Camera metadata records:
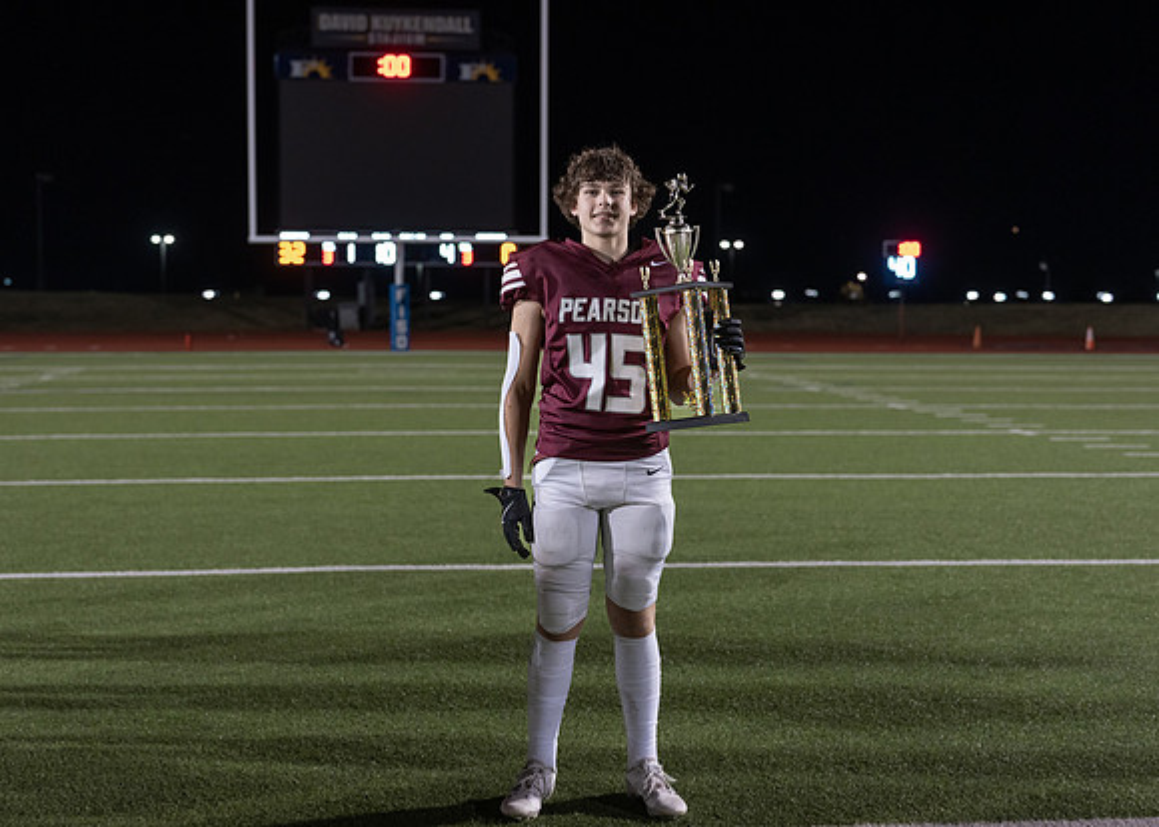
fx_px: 1825
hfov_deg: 35.2
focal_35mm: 55
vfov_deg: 25.5
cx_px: 598
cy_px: 397
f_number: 2.8
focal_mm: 50
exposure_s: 1/320
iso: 1000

- [What is being asked]:
Nothing but the lines from the line containing "focal_35mm: 55" through the final line of the entries should appear in your answer, copied exactly.

- [Task output]:
focal_35mm: 55
vfov_deg: 25.5
cx_px: 598
cy_px: 397
f_number: 2.8
focal_mm: 50
exposure_s: 1/320
iso: 1000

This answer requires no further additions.